→ Task objective
Copy out the data word for word, without any of its pictures.

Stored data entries
++++++++
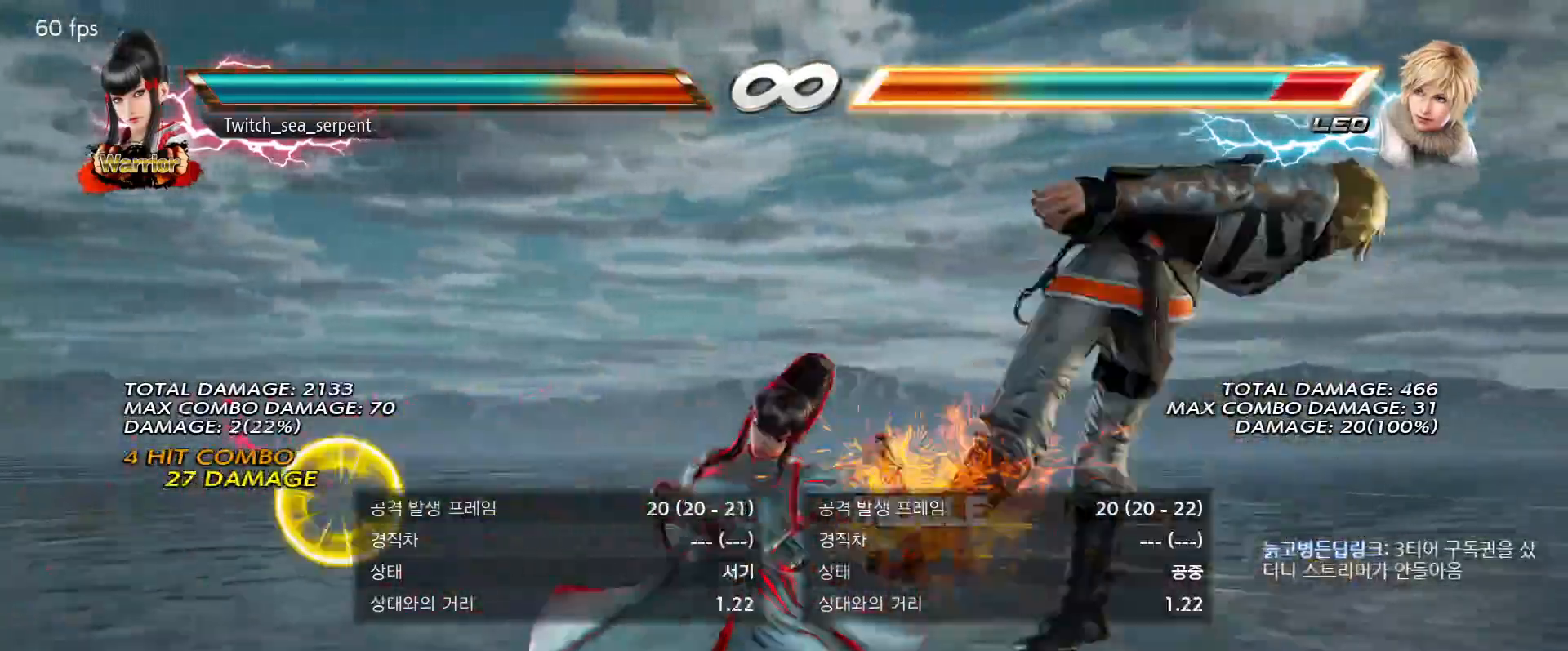
{"buttons": [], "events": [[50, "CIRCLE", "up"]]}
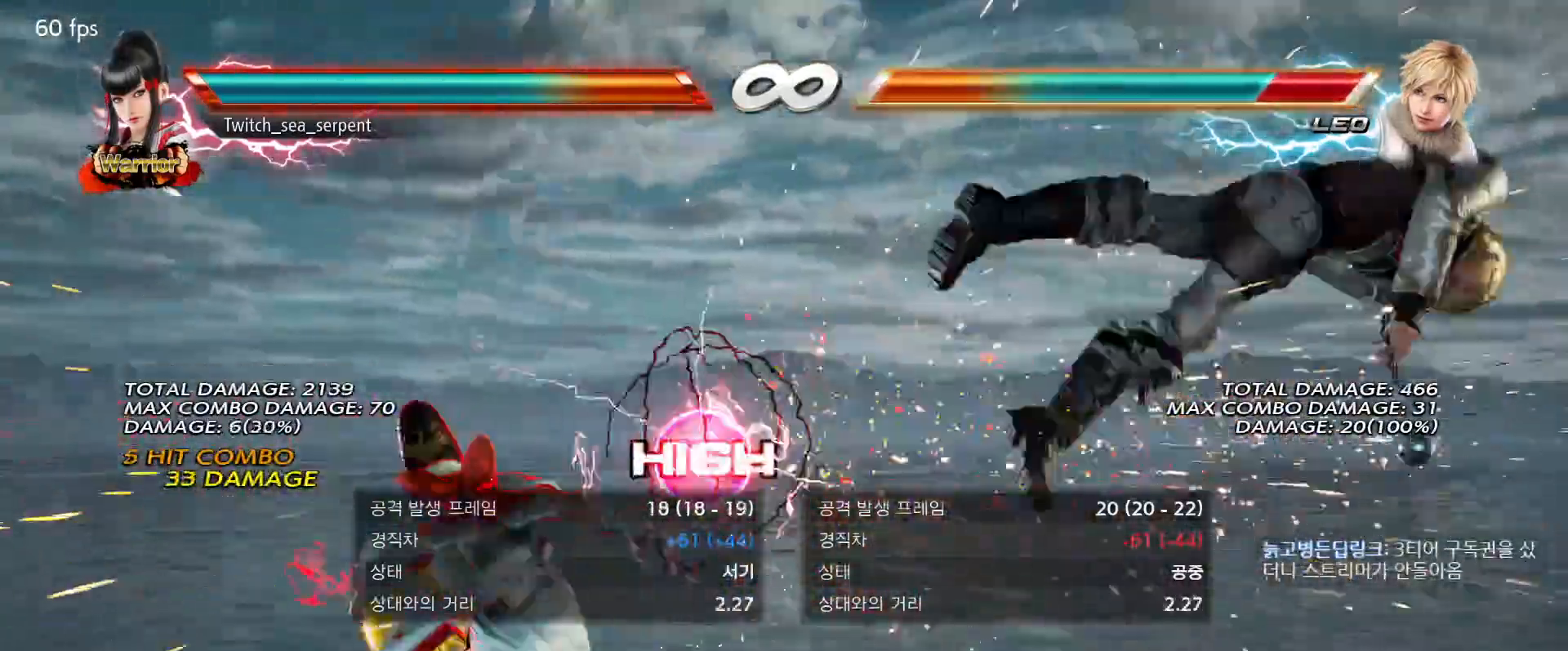
{"buttons": [], "events": []}
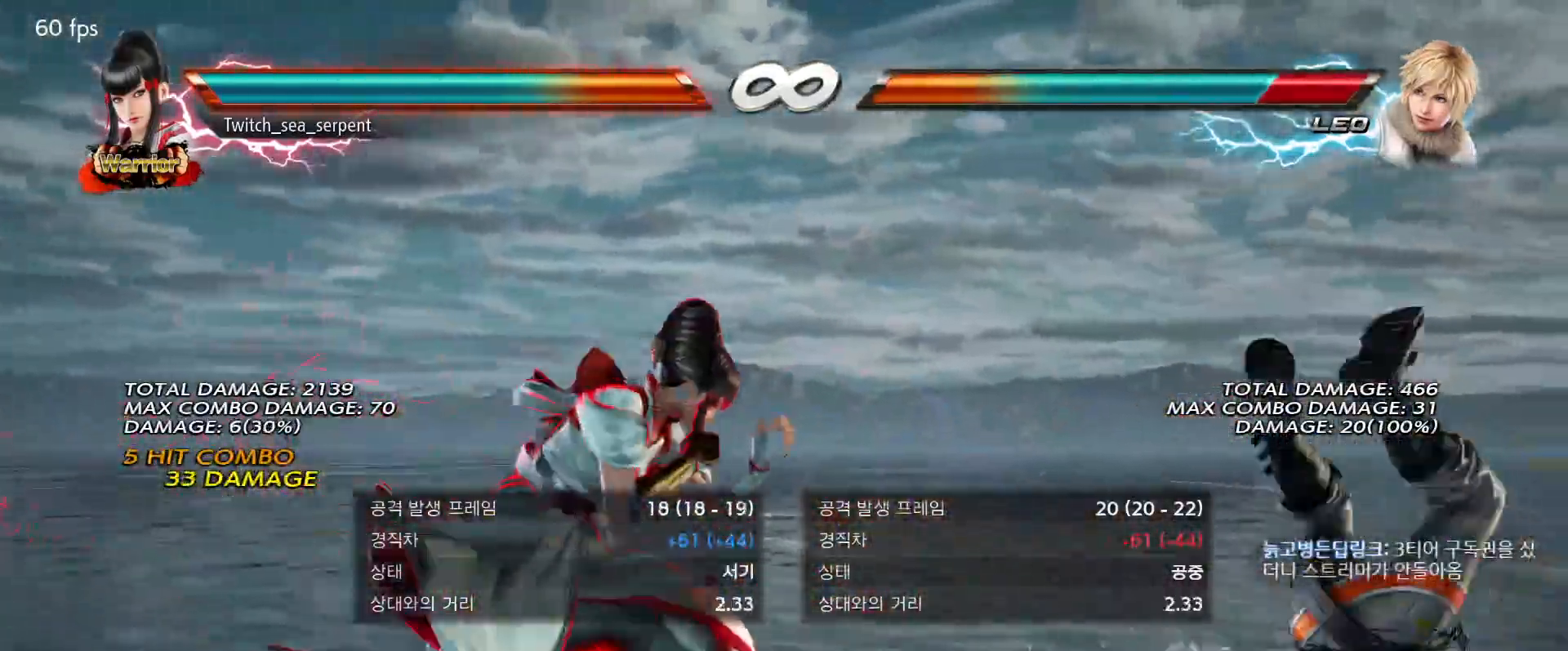
{"buttons": [], "events": [[117, "TRIANGLE", "down"], [150, "SQUARE", "down"], [183, "TRIANGLE", "up"], [200, "SQUARE", "up"], [317, "SQUARE", "down"], [317, "TRIANGLE", "down"], [383, "SQUARE", "up"], [383, "TRIANGLE", "up"]]}
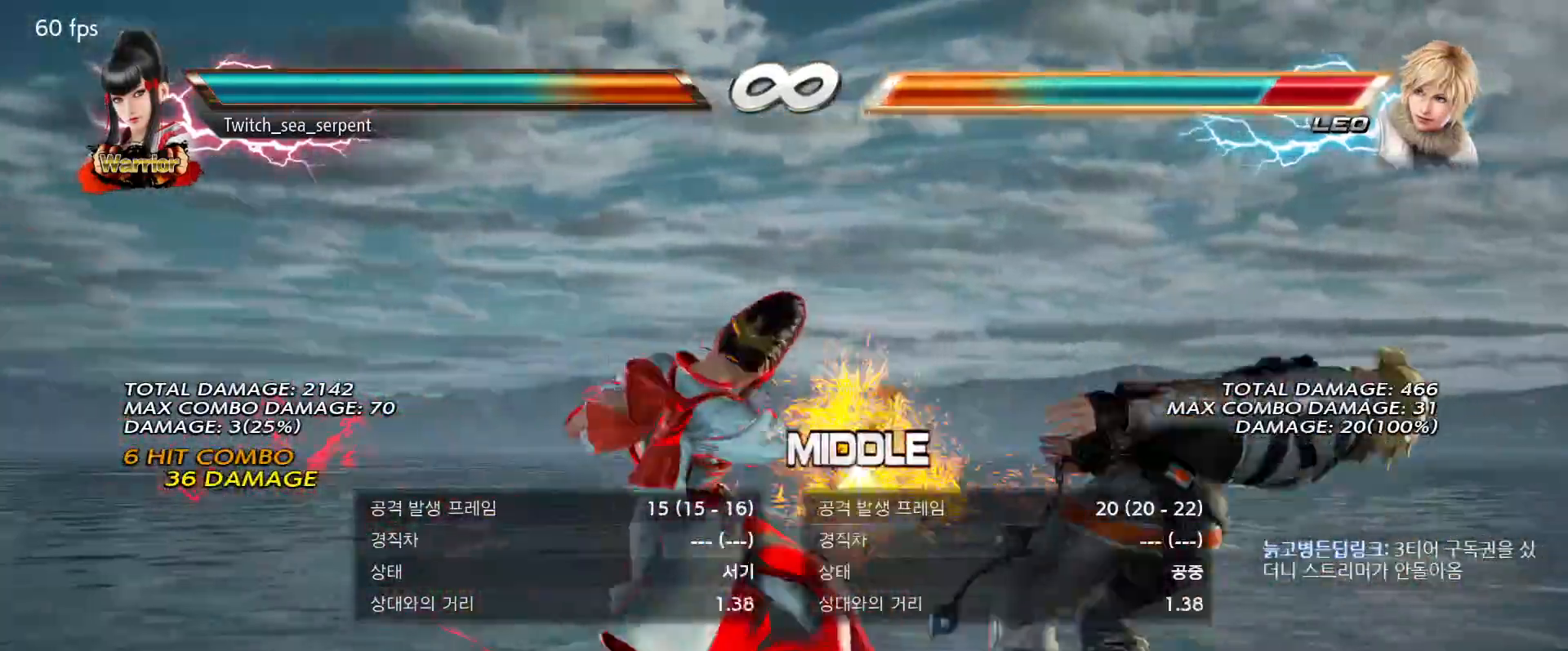
{"buttons": [], "events": [[317, "SQUARE", "down"], [317, "TRIANGLE", "down"], [367, "SQUARE", "up"], [400, "TRIANGLE", "up"]]}
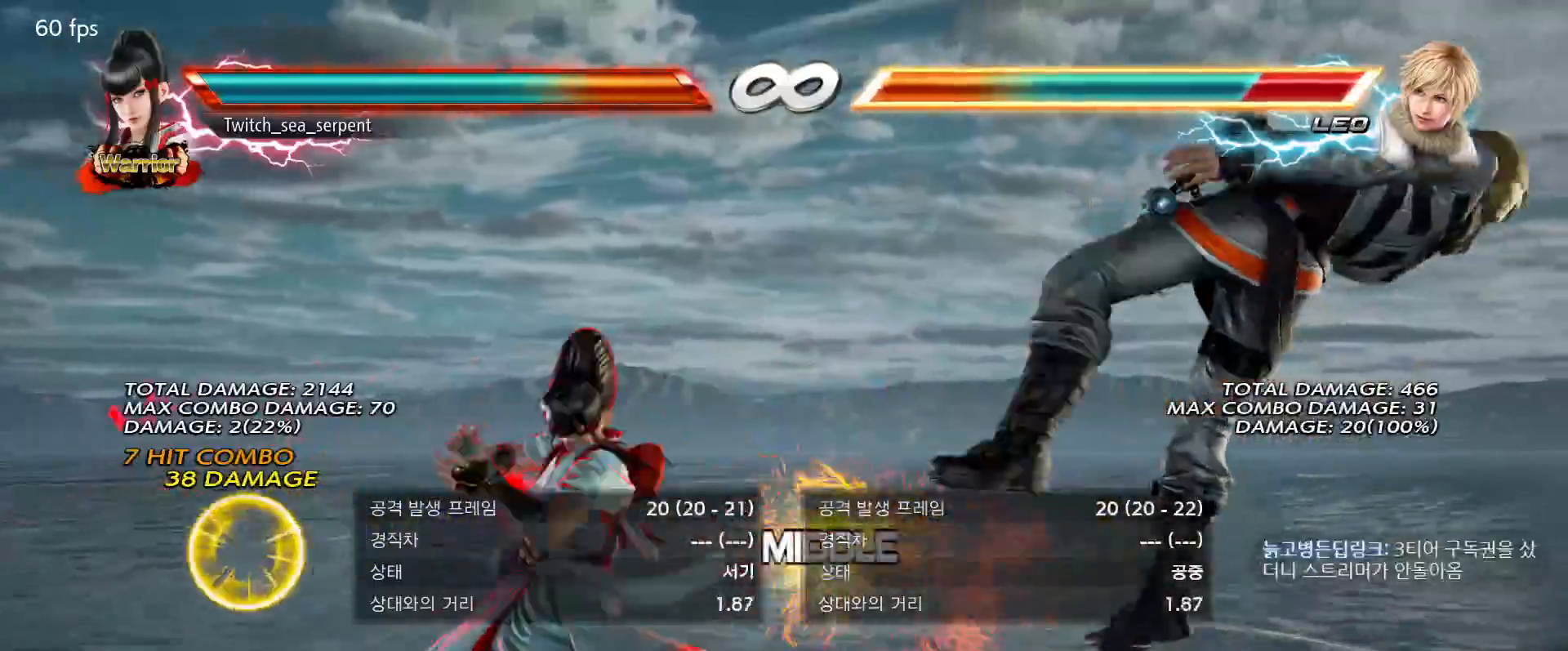
{"buttons": [], "events": [[233, "SQUARE", "down"], [233, "TRIANGLE", "down"], [317, "SQUARE", "up"], [317, "TRIANGLE", "up"]]}
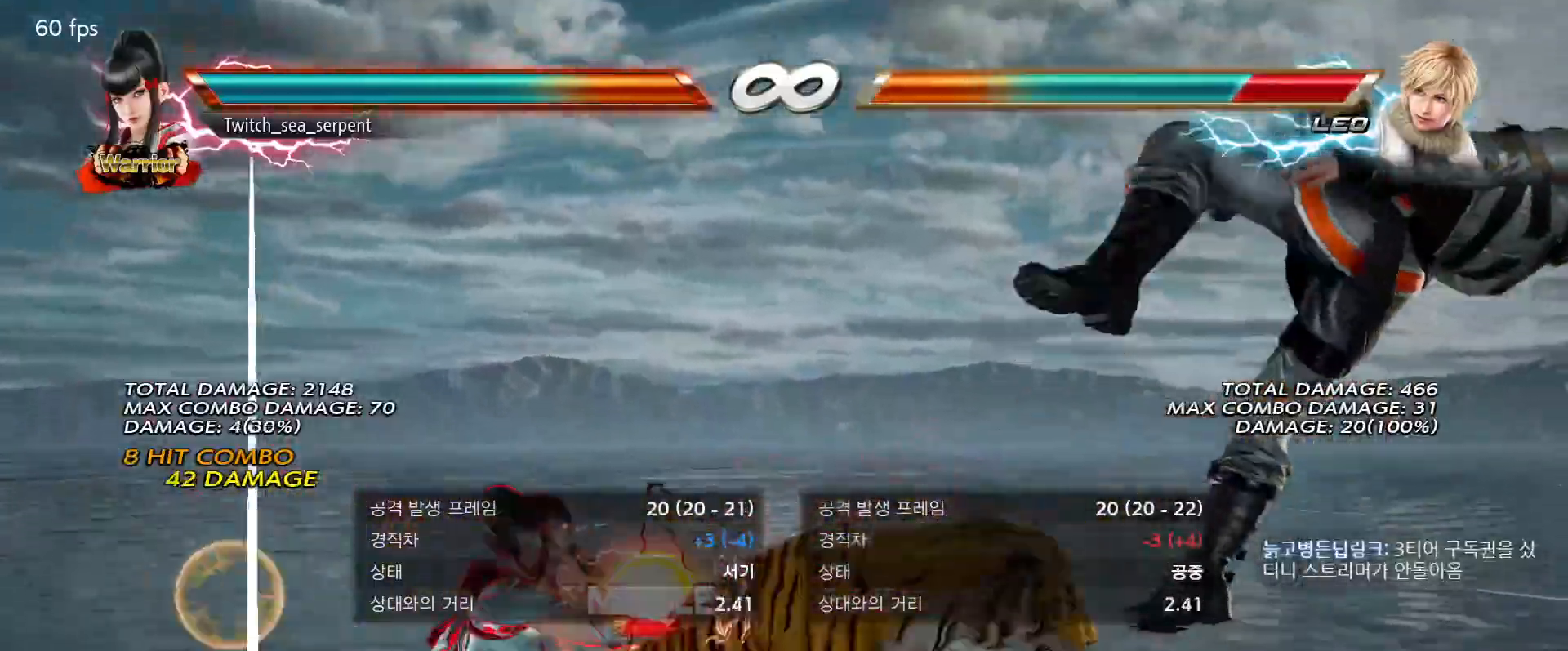
{"buttons": [], "events": []}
++++++++
→ Solved problem
{"buttons": [], "events": [[50, "CIRCLE", "up"]]}
{"buttons": [], "events": []}
{"buttons": [], "events": [[117, "TRIANGLE", "down"], [150, "SQUARE", "down"], [183, "TRIANGLE", "up"], [200, "SQUARE", "up"], [317, "SQUARE", "down"], [317, "TRIANGLE", "down"], [383, "SQUARE", "up"], [383, "TRIANGLE", "up"]]}
{"buttons": [], "events": [[317, "SQUARE", "down"], [317, "TRIANGLE", "down"], [367, "SQUARE", "up"], [400, "TRIANGLE", "up"]]}
{"buttons": [], "events": [[233, "SQUARE", "down"], [233, "TRIANGLE", "down"], [317, "SQUARE", "up"], [317, "TRIANGLE", "up"]]}
{"buttons": [], "events": []}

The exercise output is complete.